--- SOAL UNTUK DIJAWAB ---
(A) Terjemahkan ke dalam bahasa Inggris kalimat dari teks tentang sanksi terhadap Iran ini: "E3 mengaku telah menawarkan perpanjangan tenggat waktu negosiasi hingga akhir Agustus, namun Iran belum memberikan tanggapan."
(B) Tuliskan ulang dengan persis semua bagian teks tentang sanksi terhadap Iran, mulai dari "E3 mengaku telah" terus sampai "nuklir sipil diakui.".
(C) Sambung teks tentang sanksi terhadap Iran, dimulai sesudah kalimat terakhirnya.

--- KUTIPAN TEKS ---
######

Inggris, Prancis, dan Jerman telah memberitahu PBB bahwa mereka siap memberlakukan kembali sanksi terhadap Iran terkait program nuklirnya jika negara itu gagal melanjutkan perundingan sebelum akhir Agustus.
Ketiga negara, yang dikenal sebagai E3, menyatakan kesiapan mereka untuk mengaktifkan mekanisme “snapback”—yang berarti sanksi sebelumnya akan diberlakukan kembali—kecuali Iran kembali ke meja perundingan.
E3 mengaku telah menawarkan perpanjangan tenggat waktu negosiasi hingga akhir Agustus, namun Iran belum memberikan tanggapan.
Bulan lalu, Iran menyatakan bersedia untuk kembali bernegosiasi, tetapi hanya setelah sanksi yang ada dicabut dan haknya untuk menjalankan program nuklir sipil diakui.

######

--- BAHAN YANG DISEDIAKAN ---
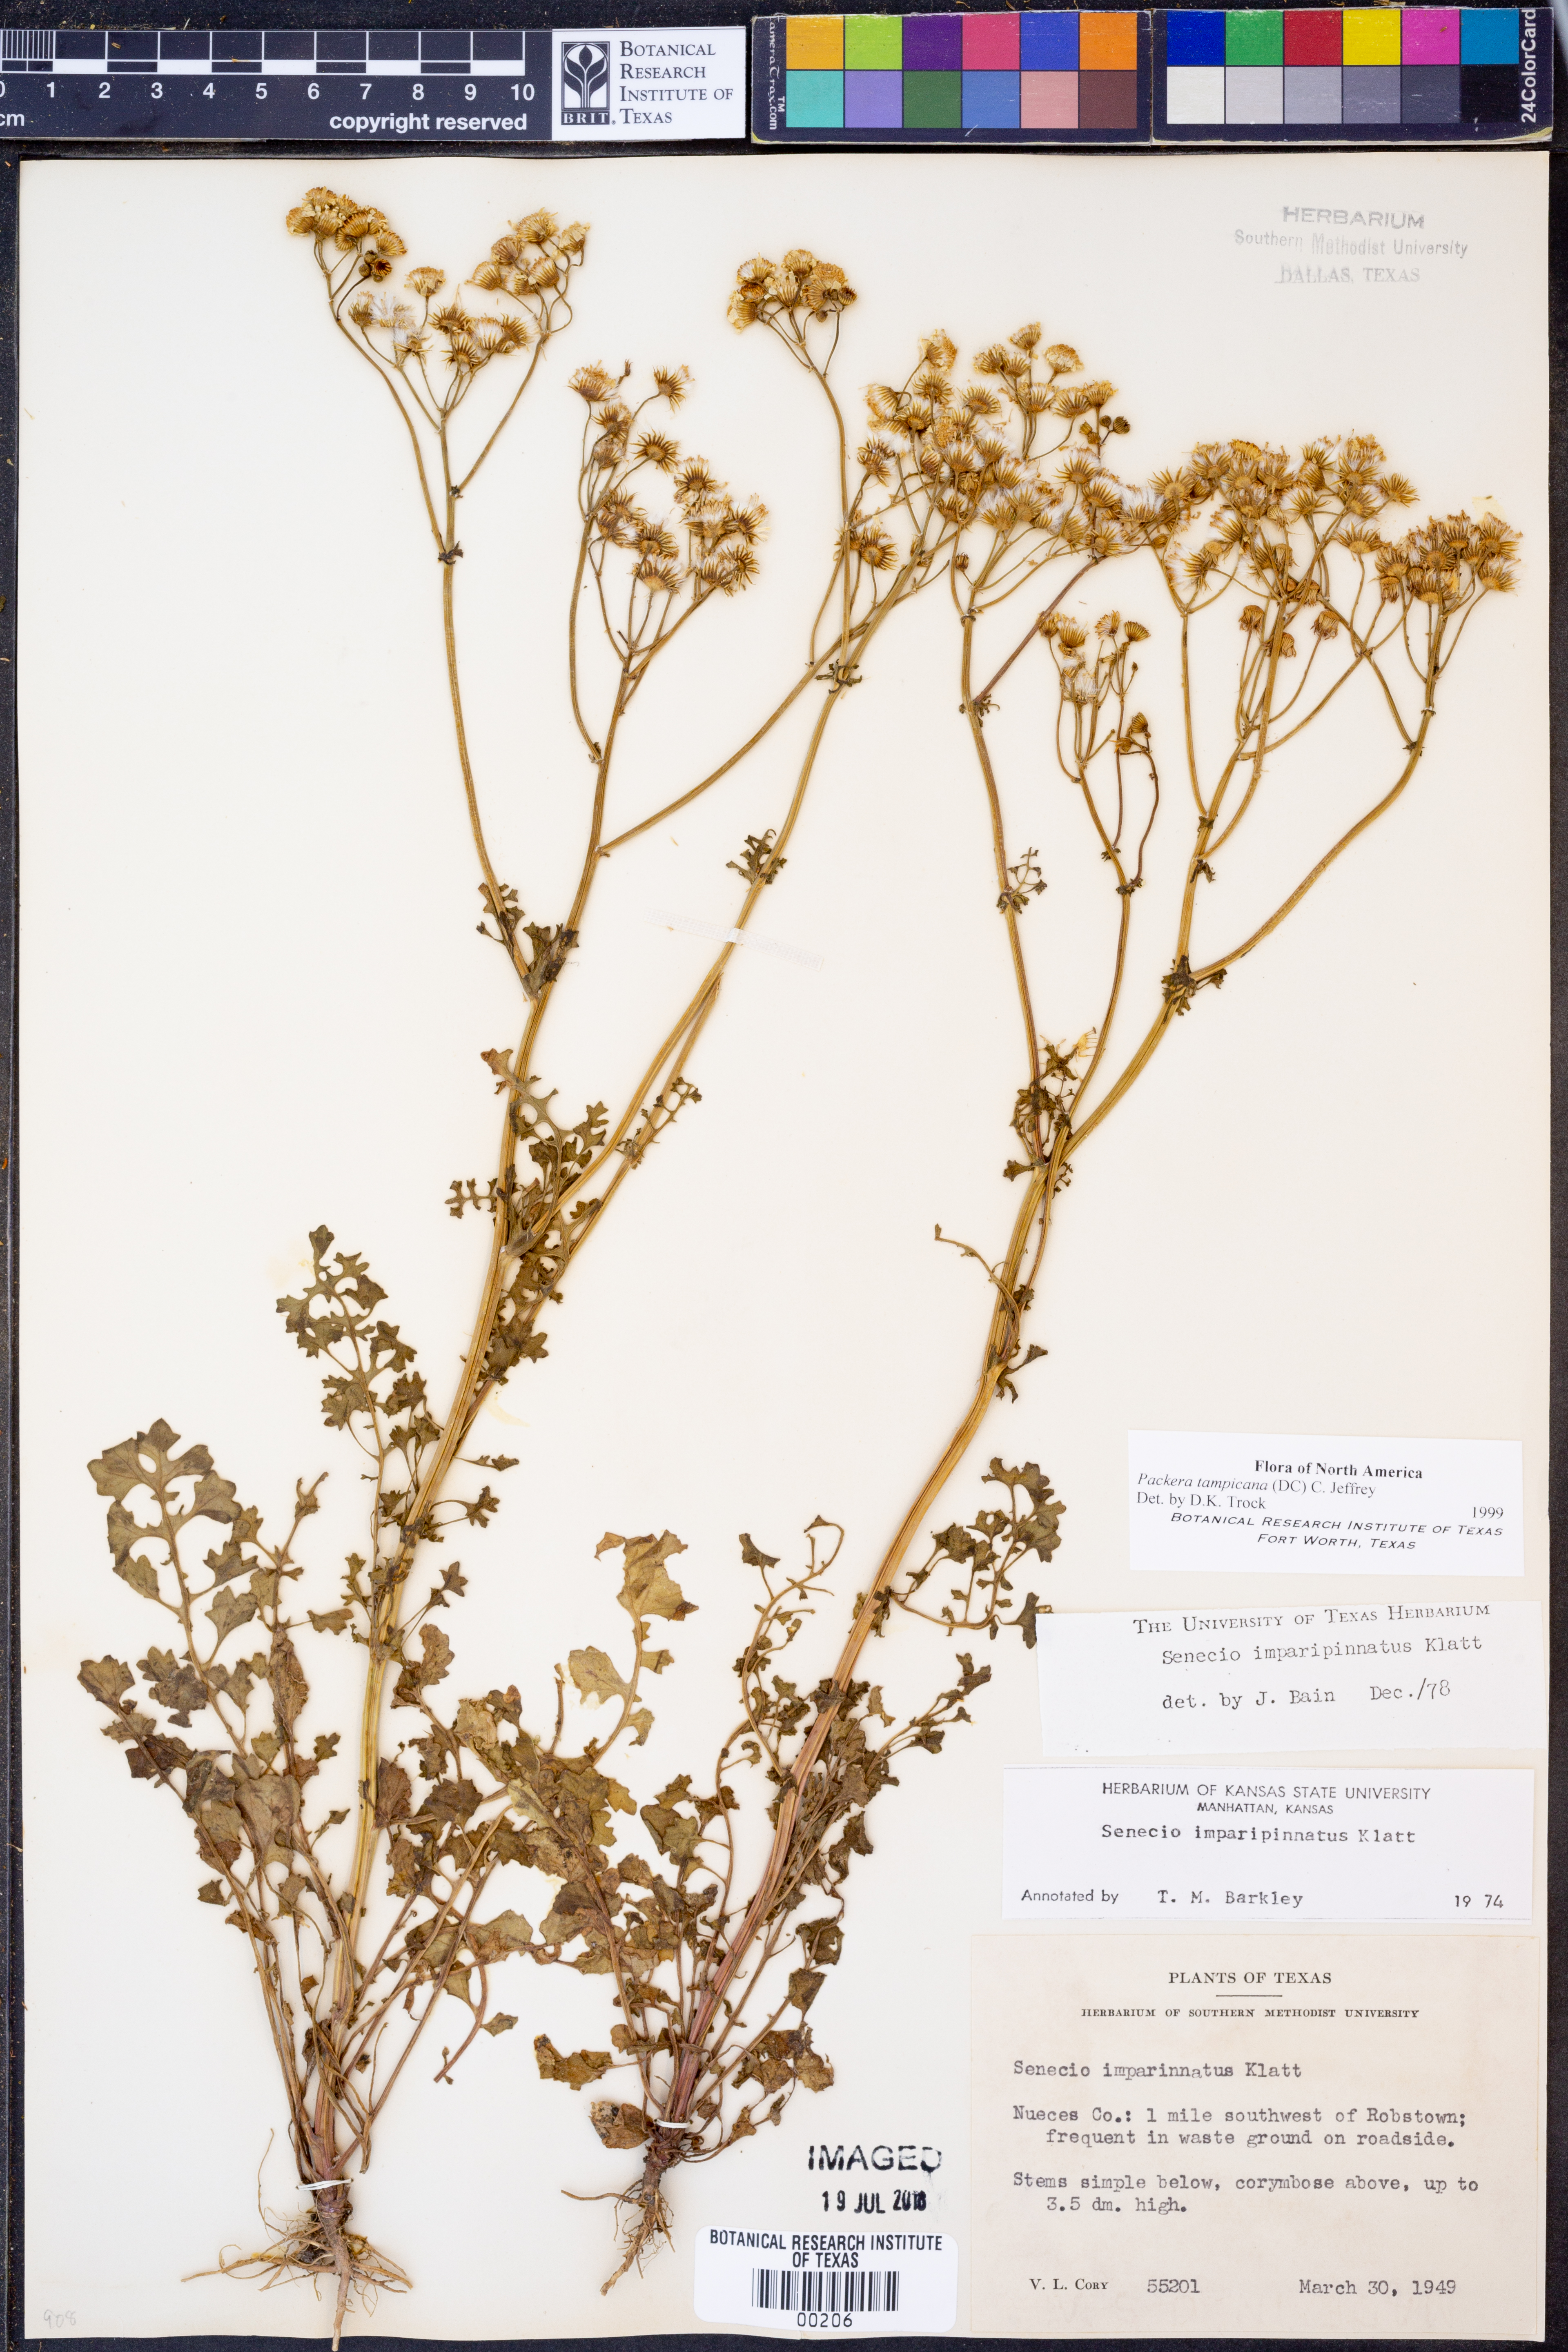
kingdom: Plantae
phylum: Tracheophyta
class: Magnoliopsida
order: Asterales
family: Asteraceae
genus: Packera
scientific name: Packera tampicana
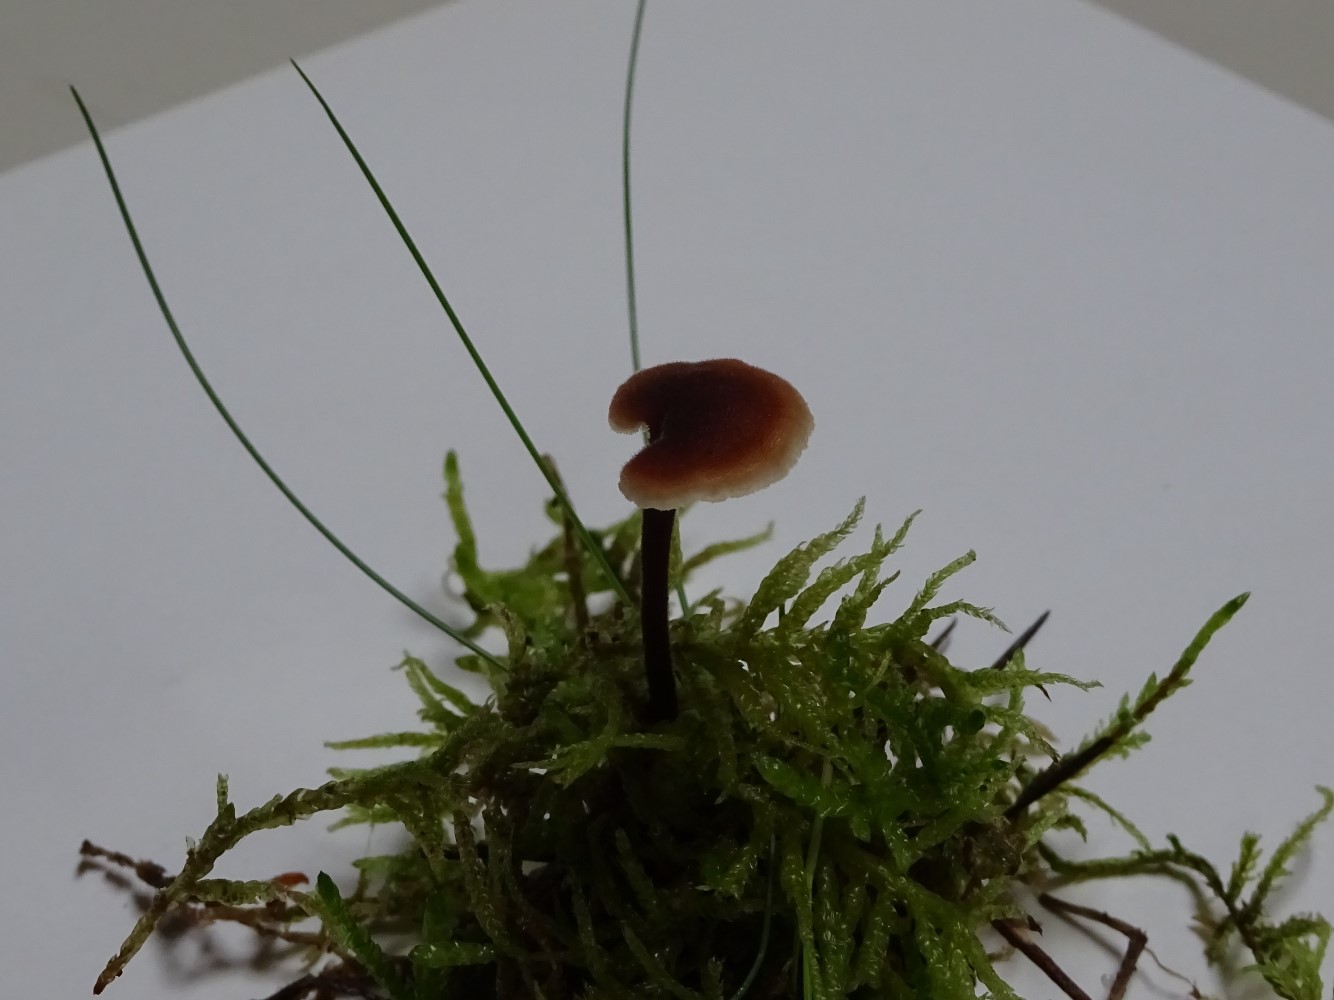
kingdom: Fungi
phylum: Basidiomycota
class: Agaricomycetes
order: Russulales
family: Auriscalpiaceae
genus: Auriscalpium
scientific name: Auriscalpium vulgare
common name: koglepigsvamp
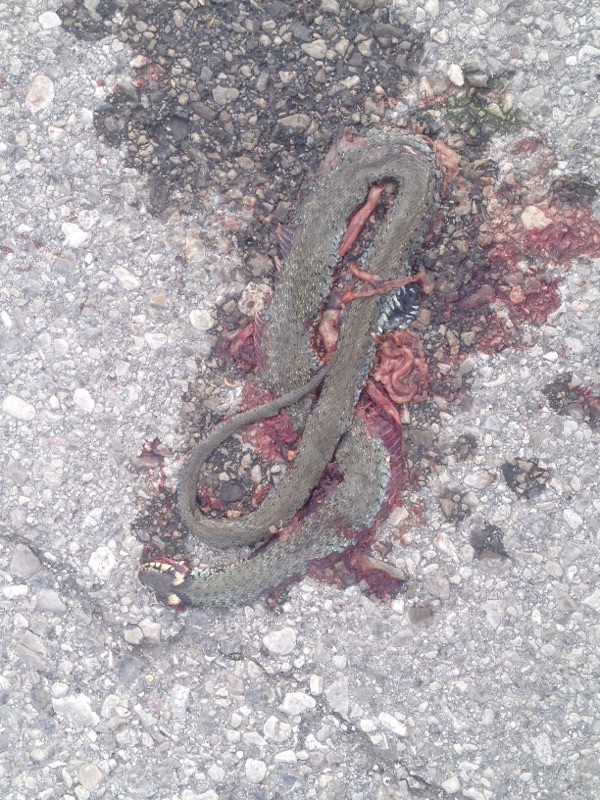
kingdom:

######

--- KUMPULAN JAWABAN ---
(A) The E3 said they had offered to extend the negotiation deadline to the end of August, but Iran has not yet responded.

(B)
E3 mengaku telah menawarkan perpanjangan tenggat waktu negosiasi hingga akhir Agustus, namun Iran belum memberikan tanggapan.
Bulan lalu, Iran menyatakan bersedia untuk kembali bernegosiasi, tetapi hanya setelah sanksi yang ada dicabut dan haknya untuk menjalankan program nuklir sipil diakui.

(C)
Hal ini terjadi setelah pembicaraan awal antara diplomat E3 dan Iran digelar di Istanbul, Turki, bulan lalu.
Dalam surat kepada PBB dan Sekjen António Guterres, tiga menteri luar negeri—Jean-Noël Barrot (Prancis), David Lammy (Inggris), dan Johann Wadephul (Jerman)—mengatakan mereka akan memberlakukan sanksi berat kecuali Iran setuju membatasi program nuklirnya.
Pada Selasa (22/8), E3 menyatakan bahwa tawaran perpanjangan negosiasi “tidak dijawab oleh Iran”.
“Kami telah memperjelas bahwa jika Iran tidak bersedia mencapai solusi diplomatik sebelum akhir Agustus 2025, atau tidak memanfaatkan kesempatan perpanjangan, E3 siap mengaktifkan mekanisme snapback,” bunyi surat tersebut.
Mereka menambahkan komitmen untuk menggunakan “semua alat diplomatik” guna memastikan Iran tidak mengembangkan senjata nuklir—klaim yang selalu dibantah oleh Iran.
Wakil Menteri Luar Negeri Iran Kazem Gharibabadi pada Juli lalu mengatakan bahwa pemberlakuan sanksi akan “sangat ilegal”.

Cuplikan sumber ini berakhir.